◆ Brief
Reproduce, line for line and without alteration, the text accompanying each of the items below, and omit the pictures from your answer.

----

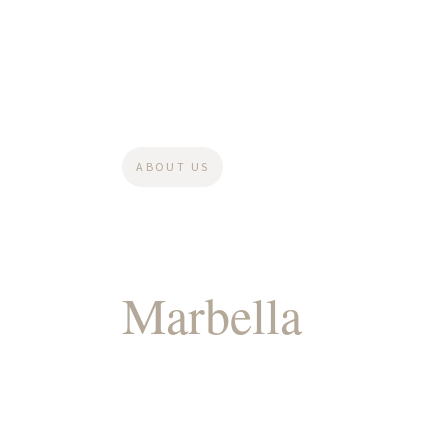
ABOUT US
Your Legal Part
Marbella
For Pr
& Growing You
Wealth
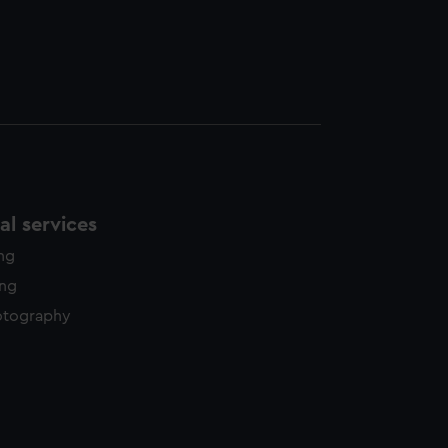
l services
ing
ing
otography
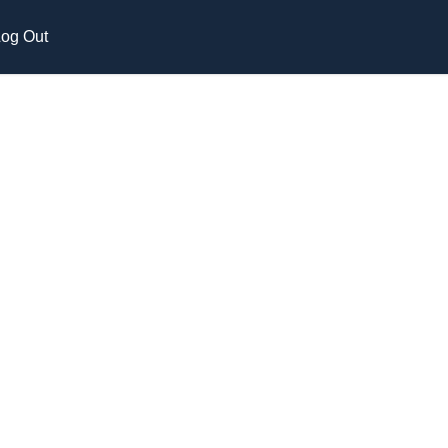
og Out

----

◆ Written response
ABOUT US
Your Legal Part
Marbella
For Pr
& Growing You
Wealth
l services
ing
ing
otography
og Out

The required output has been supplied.